Nowhere is the Biden administration’s radical regulatory agenda more evident than in his appointees. President Clinton appointed Larry Summers, Arthur Levitt and Alan Greenspan

to regulate in the consumers’ interest and to grow the economy, not to transform it radically. Mr. Clinton’s regulators and regulatory policy let America prosper.
While Mr. Obama’s regulators stifled business and job creation, Mr. Biden’s are openly hostile to the industries they regulate and to the American economic system. They seek not to protect investors and consumers but to make business serve government goals.

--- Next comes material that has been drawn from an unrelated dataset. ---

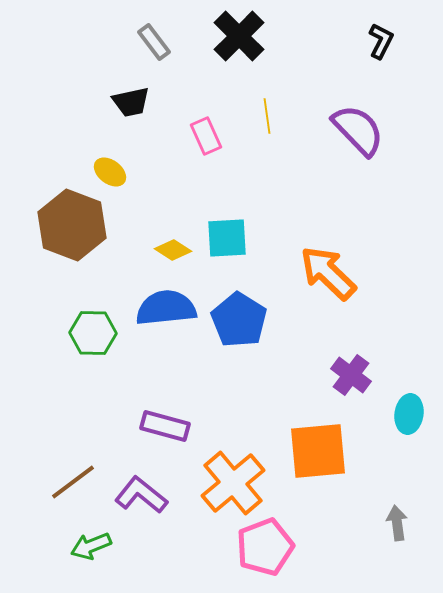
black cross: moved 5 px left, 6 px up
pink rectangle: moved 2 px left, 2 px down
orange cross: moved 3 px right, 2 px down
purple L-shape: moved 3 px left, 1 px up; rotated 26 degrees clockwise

Lina Khan, Mr. Biden’s Federal Trade Commission chair, rejects the long-held consumer-benefit standard for antitrust action. She has called for breaking up leading tech firms simply because “big is bad,” despite no evidence of consumer harm. When consumer benefit is no longer the test of antitrust policy, consumer restitution is no longer the remedy. Threatening breakups, divestment and treble damages rather than enforcing the nation’s antitrust laws, the FTC can shake down business and exercise control over America’s most successful firms. U.S. tech policy now mimics the Chinese antitrust model where only government should be large and influential.

Mr. Biden’s CFPB chair, Rohit Chopra, hopes to hunt down big tech, forgive student loans and promote equity and diversity. Mr. Biden’s Securities and Exchange Commission chair, Gary Gensler, wants to compel private wealth to serve public goals such as fighting climate change and advancing social justice rather than protecting and promoting investors’ interests. And while President Biden’s nominee for comptroller of the currency, Saule Omarova, withdrew because of her Soviet-era ideology, he is now considering Richard Cordray

as vice chairman of the Federal Reserve for banking supervision. Mr. Cordray’s only experience in banking was harassing, politicizing and intimidating those he regulated as Mr. Obama’s CFPB chairman.
Through Mr. Biden’s executive orders and regulatory policy the American economy is being transformed from the great colossus of world capitalism into a subservient Vichy capitalism, whose master is government and not the consumer. We aren’t in Kansas anymore.

If the regulatory stagnation of the Obama era is repeated by a doubling or tripling down on Obama-era regulatory policy, slowing growth seems destined to follow the current post-pandemic economic surge. If new stimulus spending and monetary accommodation is employed to stimulate sagging growth, that stagnation could easily turn into stagflation.